The Grassmann manifold of linear subspaces is important for the mathematical modelling of a multitude of applications, ranging from problems in machine learning, computer vision and image processing to low-rank matrix optimization problems, dynamic low-rank decompositions and model reduction. With this mostly expository work, we aim to provide a collection of the essential facts and formulae on the geometry of the Grassmann manifold in a fashion that is fit for tackling the aforementioned problems with matrix-based algorithms. Moreover, we expose the Grassmann geometry both from the approach of representing subspaces with orthogonal projectors and when viewed as a quotient space of the orthogonal group, where subspaces are identified as equivalence classes of (orthogonal) bases. This bridges the associated research tracks and allows for an easy transition between these two approaches. Original contributions include a modified algorithm for computing the Riemannian logarithm map on the Grassmannian that is advantageous numerically but also allows for a more elementary, yet more complete description of the cut locus and the conjugate points. We also derive a formula for parallel transport along geodesics in the orthogonal projector perspective, formulae for the derivative of the exponential map, as well as a formula for Jacobi fields vanishing at one point.

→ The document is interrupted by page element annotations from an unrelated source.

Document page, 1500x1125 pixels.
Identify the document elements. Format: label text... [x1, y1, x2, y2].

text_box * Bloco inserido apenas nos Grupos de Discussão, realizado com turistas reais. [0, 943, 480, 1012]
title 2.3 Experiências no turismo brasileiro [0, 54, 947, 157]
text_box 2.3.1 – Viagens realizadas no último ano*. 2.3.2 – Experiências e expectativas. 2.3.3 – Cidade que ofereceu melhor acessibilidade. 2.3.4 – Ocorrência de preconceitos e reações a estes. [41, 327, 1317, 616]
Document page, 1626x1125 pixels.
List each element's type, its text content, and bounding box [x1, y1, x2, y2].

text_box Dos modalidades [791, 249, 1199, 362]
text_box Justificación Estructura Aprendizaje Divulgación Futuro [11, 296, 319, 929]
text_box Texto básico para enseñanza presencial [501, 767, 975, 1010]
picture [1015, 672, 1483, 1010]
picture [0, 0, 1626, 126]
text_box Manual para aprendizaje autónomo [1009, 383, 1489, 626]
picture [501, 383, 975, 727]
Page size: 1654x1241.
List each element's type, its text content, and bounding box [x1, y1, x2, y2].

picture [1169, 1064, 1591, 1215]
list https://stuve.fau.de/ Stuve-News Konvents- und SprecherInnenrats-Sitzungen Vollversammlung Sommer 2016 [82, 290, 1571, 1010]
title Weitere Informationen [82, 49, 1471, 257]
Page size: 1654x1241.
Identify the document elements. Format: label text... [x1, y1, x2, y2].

翻译：线性子空间的格拉斯曼流形在众多应用的数学建模中至关重要，涵盖机器学习、计算机视觉与图像处理中的问题，以及低秩矩阵优化、动态低秩分解和模型降阶等。本文主要以综述形式，系统整理格拉斯曼流形几何的基础事实与公式，旨在为上述问题提供基于矩阵算法的解决方案。此外，我们从两个视角阐述格拉斯曼几何：一是用正交投影算子表示子空间，二是将其视为正交群的商空间（子空间被识别为正交基的等价类）。这桥接了相关研究脉络，并便于两种方法间的灵活转换。原创贡献包括：提出一种改进的格拉斯曼流形上黎曼对数映射计算算法，该算法在数值上更具优势，同时能更基础、更完整地描述割迹与共轭点；从正交投影算子视角推导出沿测地线的平行移动公式、指数映射导数公式，以及在某点消逝的雅可比场公式。